Task prompt:
For the records below, print the lines from the line with "thumb ip: (786, 475)" through the line with "pinky tip: (740, 544)" exactly as written; include both end lines and exclude the rest.

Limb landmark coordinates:
=====

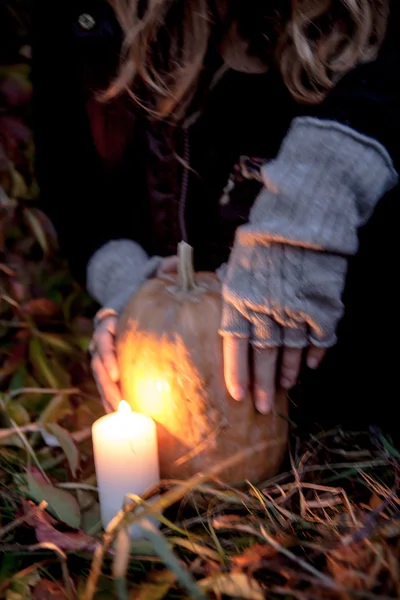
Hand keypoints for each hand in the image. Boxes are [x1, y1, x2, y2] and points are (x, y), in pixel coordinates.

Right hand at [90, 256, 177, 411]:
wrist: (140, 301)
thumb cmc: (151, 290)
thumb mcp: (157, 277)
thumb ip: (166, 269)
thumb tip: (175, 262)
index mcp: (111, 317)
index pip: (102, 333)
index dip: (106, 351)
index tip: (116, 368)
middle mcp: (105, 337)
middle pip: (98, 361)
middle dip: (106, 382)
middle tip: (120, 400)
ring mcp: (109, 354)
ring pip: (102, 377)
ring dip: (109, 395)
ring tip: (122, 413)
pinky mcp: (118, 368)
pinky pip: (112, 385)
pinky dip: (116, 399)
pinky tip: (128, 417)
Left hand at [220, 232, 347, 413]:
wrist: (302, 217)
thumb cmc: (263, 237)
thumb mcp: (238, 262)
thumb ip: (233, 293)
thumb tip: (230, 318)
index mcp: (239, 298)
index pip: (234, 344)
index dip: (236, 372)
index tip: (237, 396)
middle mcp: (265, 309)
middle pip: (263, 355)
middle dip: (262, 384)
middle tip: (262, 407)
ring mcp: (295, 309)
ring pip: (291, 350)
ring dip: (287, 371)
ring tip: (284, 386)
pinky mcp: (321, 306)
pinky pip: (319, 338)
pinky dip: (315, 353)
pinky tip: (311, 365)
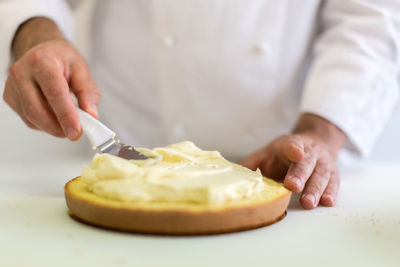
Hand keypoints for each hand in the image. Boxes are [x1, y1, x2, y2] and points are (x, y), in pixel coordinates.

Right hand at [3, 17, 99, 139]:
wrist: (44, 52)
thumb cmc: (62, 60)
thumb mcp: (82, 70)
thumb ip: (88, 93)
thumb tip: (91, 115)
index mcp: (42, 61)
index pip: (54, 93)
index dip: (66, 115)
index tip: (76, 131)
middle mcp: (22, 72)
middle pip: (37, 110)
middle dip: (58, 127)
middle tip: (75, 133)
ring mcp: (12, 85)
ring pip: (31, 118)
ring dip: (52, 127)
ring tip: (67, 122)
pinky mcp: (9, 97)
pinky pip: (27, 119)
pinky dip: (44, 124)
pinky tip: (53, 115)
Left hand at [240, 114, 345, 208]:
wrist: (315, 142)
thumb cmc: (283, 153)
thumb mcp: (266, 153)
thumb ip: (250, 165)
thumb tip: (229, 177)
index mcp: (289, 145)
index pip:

=====

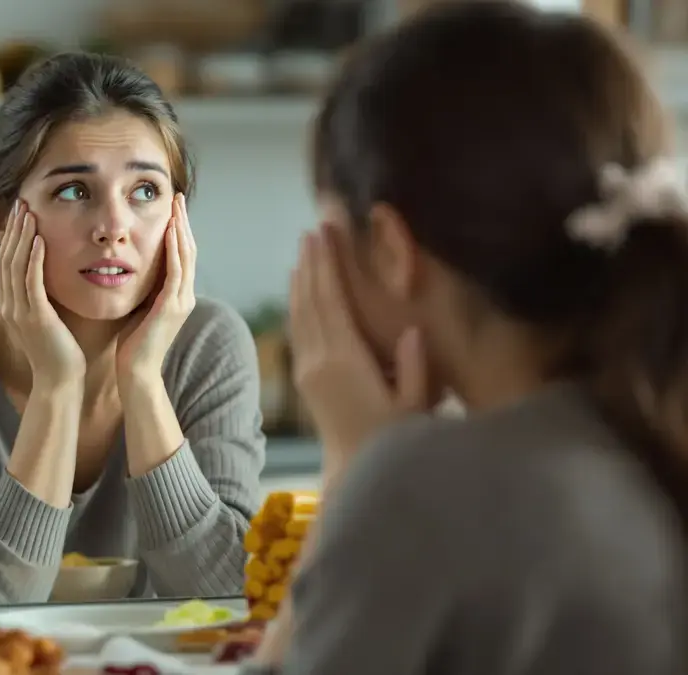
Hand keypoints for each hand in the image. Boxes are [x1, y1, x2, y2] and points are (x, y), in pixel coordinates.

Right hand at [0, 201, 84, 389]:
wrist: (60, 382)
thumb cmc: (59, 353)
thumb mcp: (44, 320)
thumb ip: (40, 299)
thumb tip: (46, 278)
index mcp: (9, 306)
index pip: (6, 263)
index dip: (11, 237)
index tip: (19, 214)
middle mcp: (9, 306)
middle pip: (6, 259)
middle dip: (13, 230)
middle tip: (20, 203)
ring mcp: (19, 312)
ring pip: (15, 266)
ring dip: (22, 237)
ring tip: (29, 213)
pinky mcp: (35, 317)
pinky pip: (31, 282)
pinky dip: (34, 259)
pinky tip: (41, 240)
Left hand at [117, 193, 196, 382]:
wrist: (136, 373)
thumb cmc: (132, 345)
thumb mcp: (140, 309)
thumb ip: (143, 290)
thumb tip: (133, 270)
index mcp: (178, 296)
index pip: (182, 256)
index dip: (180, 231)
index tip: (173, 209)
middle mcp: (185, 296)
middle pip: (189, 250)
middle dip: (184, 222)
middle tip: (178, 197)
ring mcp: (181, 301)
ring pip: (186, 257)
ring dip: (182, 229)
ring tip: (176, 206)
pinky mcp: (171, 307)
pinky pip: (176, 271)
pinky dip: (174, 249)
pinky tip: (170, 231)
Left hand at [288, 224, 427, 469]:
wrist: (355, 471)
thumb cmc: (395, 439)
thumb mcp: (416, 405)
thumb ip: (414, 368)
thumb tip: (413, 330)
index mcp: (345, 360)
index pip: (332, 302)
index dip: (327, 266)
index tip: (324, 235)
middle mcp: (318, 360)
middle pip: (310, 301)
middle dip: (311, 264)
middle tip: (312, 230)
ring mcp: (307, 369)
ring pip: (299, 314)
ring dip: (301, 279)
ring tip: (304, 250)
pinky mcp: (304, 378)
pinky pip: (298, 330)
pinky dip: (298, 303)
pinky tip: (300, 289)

=====

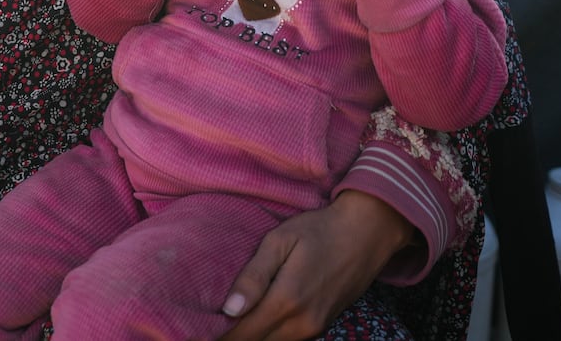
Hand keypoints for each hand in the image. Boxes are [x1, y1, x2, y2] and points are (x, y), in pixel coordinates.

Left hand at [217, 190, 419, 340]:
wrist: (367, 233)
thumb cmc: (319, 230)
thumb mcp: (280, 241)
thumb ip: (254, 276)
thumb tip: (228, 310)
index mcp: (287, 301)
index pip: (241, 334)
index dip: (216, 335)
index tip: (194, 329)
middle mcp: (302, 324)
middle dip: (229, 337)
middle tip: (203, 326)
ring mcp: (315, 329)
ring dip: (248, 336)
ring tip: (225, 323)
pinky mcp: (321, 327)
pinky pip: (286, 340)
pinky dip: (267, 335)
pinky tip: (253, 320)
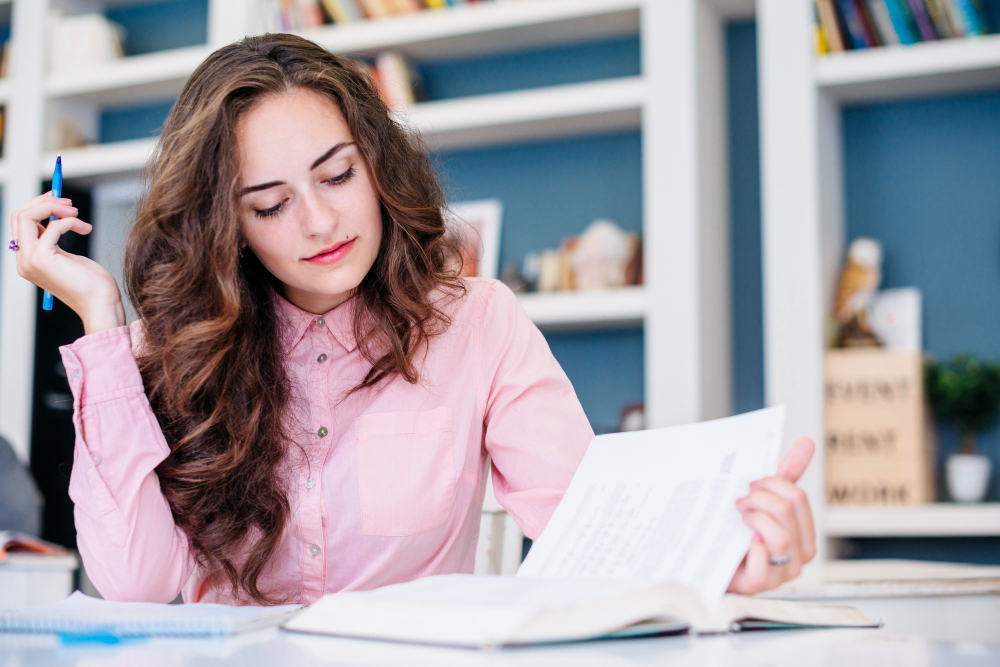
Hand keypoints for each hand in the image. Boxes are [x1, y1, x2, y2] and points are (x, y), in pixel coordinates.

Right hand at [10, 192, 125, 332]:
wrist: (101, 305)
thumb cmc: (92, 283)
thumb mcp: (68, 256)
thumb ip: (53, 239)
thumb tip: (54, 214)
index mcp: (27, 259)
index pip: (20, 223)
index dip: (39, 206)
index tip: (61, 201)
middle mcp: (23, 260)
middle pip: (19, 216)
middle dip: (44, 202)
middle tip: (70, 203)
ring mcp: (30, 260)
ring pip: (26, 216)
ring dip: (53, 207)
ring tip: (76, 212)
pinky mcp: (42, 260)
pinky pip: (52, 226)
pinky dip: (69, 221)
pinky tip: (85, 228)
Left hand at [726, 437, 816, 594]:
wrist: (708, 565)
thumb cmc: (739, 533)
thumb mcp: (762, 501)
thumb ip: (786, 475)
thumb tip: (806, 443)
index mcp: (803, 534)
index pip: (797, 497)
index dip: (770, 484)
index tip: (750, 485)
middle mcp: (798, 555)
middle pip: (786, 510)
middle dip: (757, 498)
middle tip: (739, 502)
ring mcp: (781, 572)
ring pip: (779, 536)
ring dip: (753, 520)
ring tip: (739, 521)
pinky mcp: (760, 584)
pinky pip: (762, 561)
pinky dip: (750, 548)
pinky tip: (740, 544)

=====

Expected answer:
thumb ip: (786, 475)
thumb tip: (806, 443)
index mcp: (803, 534)
index pip: (797, 497)
index dip: (770, 484)
index tip: (750, 485)
middle mcp: (798, 555)
middle pip: (786, 510)
middle dip: (757, 498)
middle tip: (739, 502)
ring mcp: (781, 572)
ring pip: (779, 536)
ring dip: (753, 520)
ring tip: (739, 521)
pinky mcp: (760, 584)
pinky pip: (762, 561)
pinky dip: (750, 548)
pinky tip: (740, 544)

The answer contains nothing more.